--- Work instruction ---
Could you edit the stretch from the start of the material through the line containing "### Key Features" so that "game characters" becomes "video game characters" and nothing else changes? Leave the pictures out of your answer.

--- Raw data ---

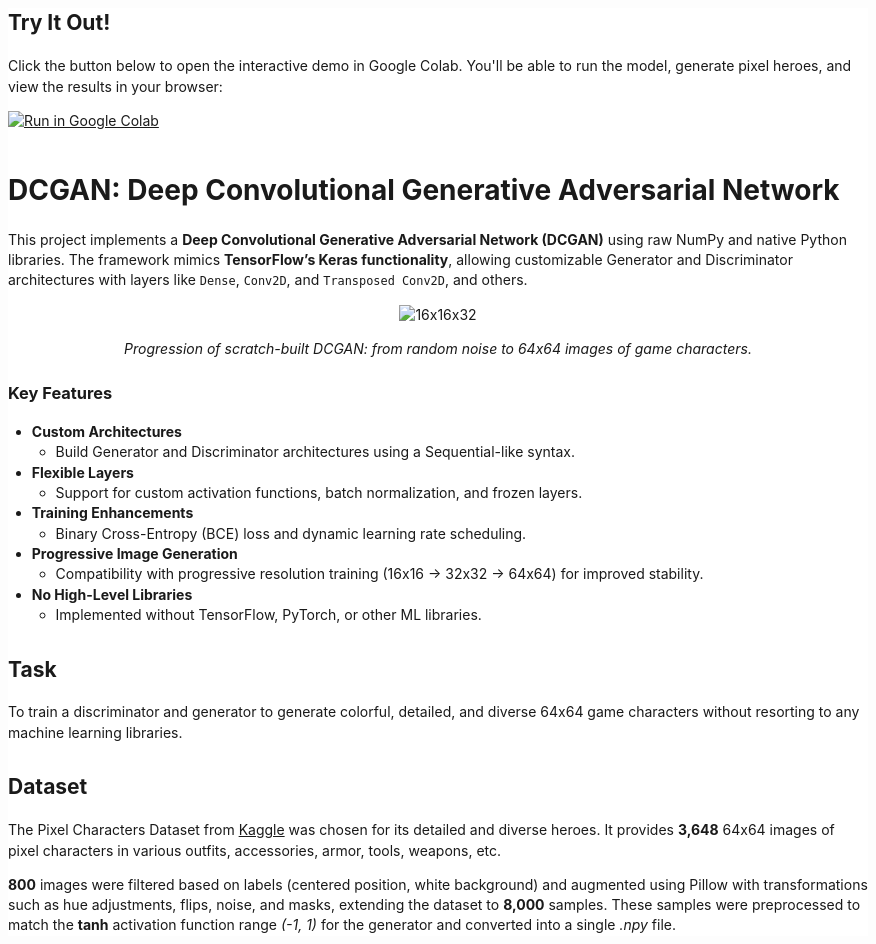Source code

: ## Try It Out!

Click the button below to open the interactive demo in Google Colab. You'll be able to run the model, generate pixel heroes, and view the results in your browser:

[![Run in Google Colab](https://colab.research.google.com/assets/colab-badge.svg)](https://colab.research.google.com/github/vsevolod-kovalev/DCGAN_Pixel_Heroes/blob/main/notebook_demo.ipynb)

# DCGAN: Deep Convolutional Generative Adversarial Network

This project implements a **Deep Convolutional Generative Adversarial Network (DCGAN)** using raw NumPy and native Python libraries. The framework mimics **TensorFlow’s Keras functionality**, allowing customizable Generator and Discriminator architectures with layers like `Dense`, `Conv2D`, and `Transposed Conv2D`, and others.
  <div align="center">
    <p align="center">
      <img width="800" src="https://github.com/user-attachments/assets/cc7af1c3-1707-4c2a-a14e-69eb777d22fc" alt="16x16x32">
    </p>
    <em>Progression of scratch-built DCGAN: from random noise to 64x64 images of game characters.</em><br>
  </div>

### Key Features

- **Custom Architectures**  
  - Build Generator and Discriminator architectures using a Sequential-like syntax.
- **Flexible Layers**  
  - Support for custom activation functions, batch normalization, and frozen layers.
- **Training Enhancements**  
  - Binary Cross-Entropy (BCE) loss and dynamic learning rate scheduling.
- **Progressive Image Generation**  
  - Compatibility with progressive resolution training (16x16 → 32x32 → 64x64) for improved stability.
- **No High-Level Libraries**  
  - Implemented without TensorFlow, PyTorch, or other ML libraries.

## Task

To train a discriminator and generator to generate colorful, detailed, and diverse 64x64 game characters without resorting to any machine learning libraries.

## Dataset

The Pixel Characters Dataset from <a href="https://www.kaggle.com/datasets/volodymyrpivoshenko/pixel-characters-dataset">Kaggle</a> was chosen for its detailed and diverse heroes. It provides **3,648** 64x64 images of pixel characters in various outfits, accessories, armor, tools, weapons, etc. 

**800** images were filtered based on labels (centered position, white background) and augmented using Pillow with transformations such as hue adjustments, flips, noise, and masks, extending the dataset to **8,000** samples. These samples were preprocessed to match the **tanh** activation function range *(-1, 1)* for the generator and converted into a single *.npy* file.
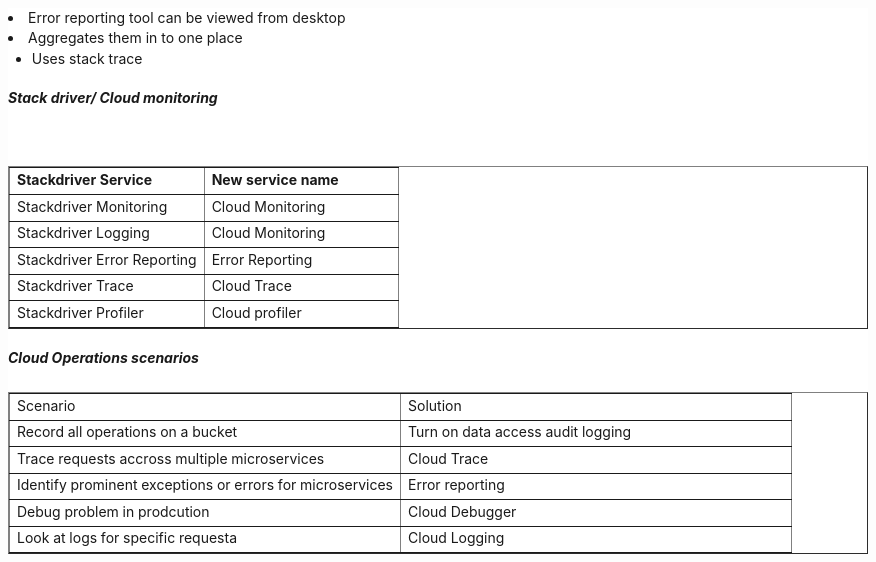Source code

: <li>Error reporting tool can be viewed from desktop </li>
<li>Aggregates them in to one place
<ul>
<li>Uses stack trace</li>
</ul>
</li>
</ul>
<h5 id="bkmrk-stack-driver%2F-cloud-">Stack driver/ Cloud monitoring</h5>
<p id="bkmrk-%C2%A0-8"> </p>
<table id="bkmrk-stackdriver-service-" style="border-collapse: collapse; width: 100%;" border="1">
<tbody>
<tr>
<td style="width: 50%;"><strong>Stackdriver Service</strong></td>
<td style="width: 50%;"><strong>New service name</strong></td>
</tr>
<tr>
<td style="width: 50%;">Stackdriver Monitoring</td>
<td style="width: 50%;">Cloud Monitoring</td>
</tr>
<tr>
<td style="width: 50%;">Stackdriver Logging</td>
<td style="width: 50%;">Cloud Monitoring</td>
</tr>
<tr>
<td style="width: 50%;">Stackdriver Error Reporting</td>
<td style="width: 50%;">Error Reporting</td>
</tr>
<tr>
<td style="width: 50%;">Stackdriver Trace</td>
<td style="width: 50%;">Cloud Trace</td>
</tr>
<tr>
<td style="width: 50%;">Stackdriver Profiler</td>
<td style="width: 50%;">Cloud profiler</td>
</tr>
</tbody>
</table>
<h5 id="bkmrk-cloud-operations-sce">Cloud Operations scenarios</h5>
<table id="bkmrk-scenario-solution-re" style="border-collapse: collapse; width: 100%;" border="1">
<tbody>
<tr>
<td style="width: 50%;">Scenario</td>
<td style="width: 50%;">Solution</td>
</tr>
<tr>
<td style="width: 50%;">Record all operations on a bucket</td>
<td style="width: 50%;">Turn on data access audit logging</td>
</tr>
<tr>
<td style="width: 50%;">Trace requests accross multiple microservices</td>
<td style="width: 50%;">Cloud Trace</td>
</tr>
<tr>
<td style="width: 50%;">Identify prominent exceptions or errors for microservices</td>
<td style="width: 50%;">Error reporting</td>
</tr>
<tr>
<td style="width: 50%;">Debug problem in prodcution</td>
<td style="width: 50%;">Cloud Debugger</td>
</tr>
<tr>
<td style="width: 50%;">Look at logs for specific requesta</td>
<td style="width: 50%;">Cloud Logging</td>
</tr>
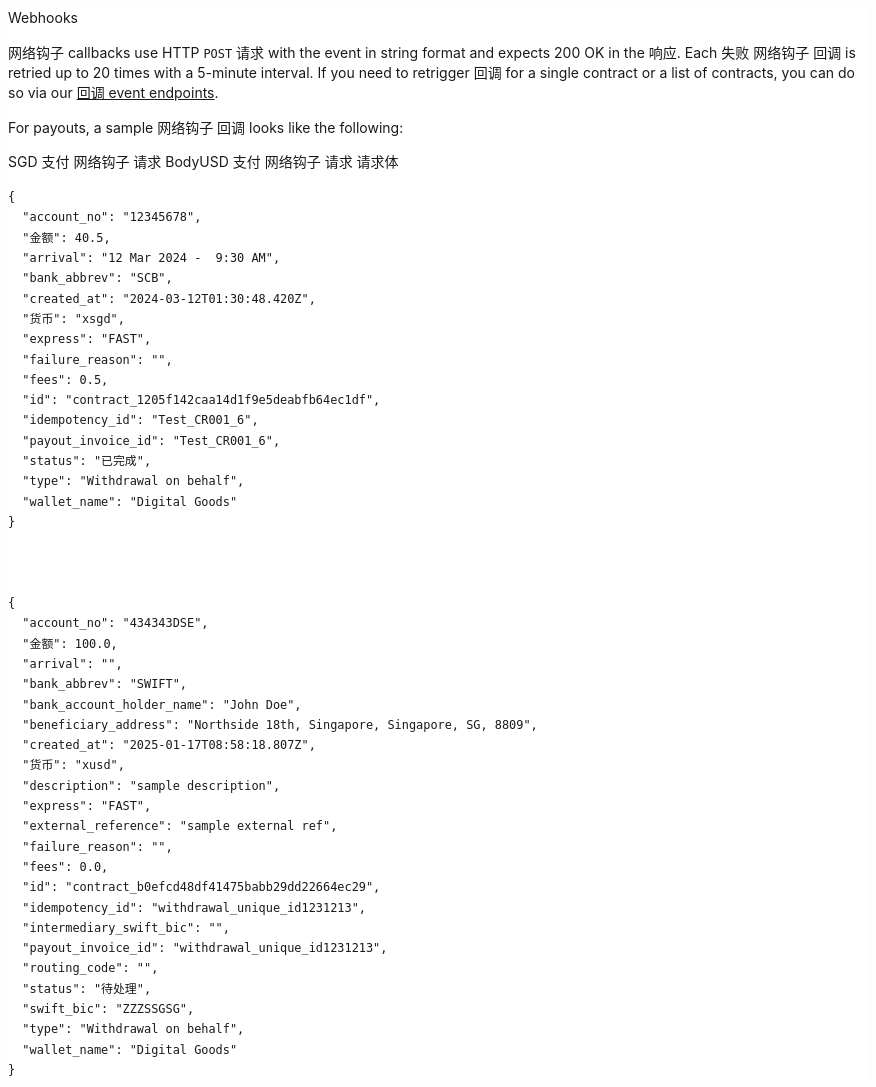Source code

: ##

Webhooks

网络钩子 callbacks use HTTP `POST` 请求 with the event in string format and
expects 200 OK in the 响应. Each 失败 网络钩子 回调 is retried up to
20 times with a 5-minute interval. If you need to retrigger 回调 for a
single contract or a list of contracts, you can do so via our [回调 event
endpoints](/reference/回调-event).

For payouts, a sample 网络钩子 回调 looks like the following:

SGD 支付 网络钩子 请求 BodyUSD 支付 网络钩子 请求 请求体

    
    
    {
      "account_no": "12345678",
      "金额": 40.5,
      "arrival": "12 Mar 2024 -  9:30 AM",
      "bank_abbrev": "SCB",
      "created_at": "2024-03-12T01:30:48.420Z",
      "货币": "xsgd",
      "express": "FAST",
      "failure_reason": "",
      "fees": 0.5,
      "id": "contract_1205f142caa14d1f9e5deabfb64ec1df",
      "idempotency_id": "Test_CR001_6",
      "payout_invoice_id": "Test_CR001_6",
      "status": "已完成",
      "type": "Withdrawal on behalf",
      "wallet_name": "Digital Goods"
    }
    
    
    
    {
      "account_no": "434343DSE",
      "金额": 100.0,
      "arrival": "",
      "bank_abbrev": "SWIFT",
      "bank_account_holder_name": "John Doe",
      "beneficiary_address": "Northside 18th, Singapore, Singapore, SG, 8809",
      "created_at": "2025-01-17T08:58:18.807Z",
      "货币": "xusd",
      "description": "sample description",
      "express": "FAST",
      "external_reference": "sample external ref",
      "failure_reason": "",
      "fees": 0.0,
      "id": "contract_b0efcd48df41475babb29dd22664ec29",
      "idempotency_id": "withdrawal_unique_id1231213",
      "intermediary_swift_bic": "",
      "payout_invoice_id": "withdrawal_unique_id1231213",
      "routing_code": "",
      "status": "待处理",
      "swift_bic": "ZZZSSGSG",
      "type": "Withdrawal on behalf",
      "wallet_name": "Digital Goods"
    }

--- Solution to this problem ---
Source code

: ## Try It Out!

Click the button below to open the interactive demo in Google Colab. You'll be able to run the model, generate pixel heroes, and view the results in your browser:

[![Run in Google Colab](https://colab.research.google.com/assets/colab-badge.svg)](https://colab.research.google.com/github/vsevolod-kovalev/DCGAN_Pixel_Heroes/blob/main/notebook_demo.ipynb)

# DCGAN: Deep Convolutional Generative Adversarial Network

This project implements a **Deep Convolutional Generative Adversarial Network (DCGAN)** using raw NumPy and native Python libraries. The framework mimics **TensorFlow’s Keras functionality**, allowing customizable Generator and Discriminator architectures with layers like `Dense`, `Conv2D`, and `Transposed Conv2D`, and others.
  <div align="center">
    <p align="center">
      <img width="800" src="https://github.com/user-attachments/assets/cc7af1c3-1707-4c2a-a14e-69eb777d22fc" alt="16x16x32">
    </p>
    <em>Progression of scratch-built DCGAN: from random noise to 64x64 images of video game characters.</em><br>
  </div>

### Key Features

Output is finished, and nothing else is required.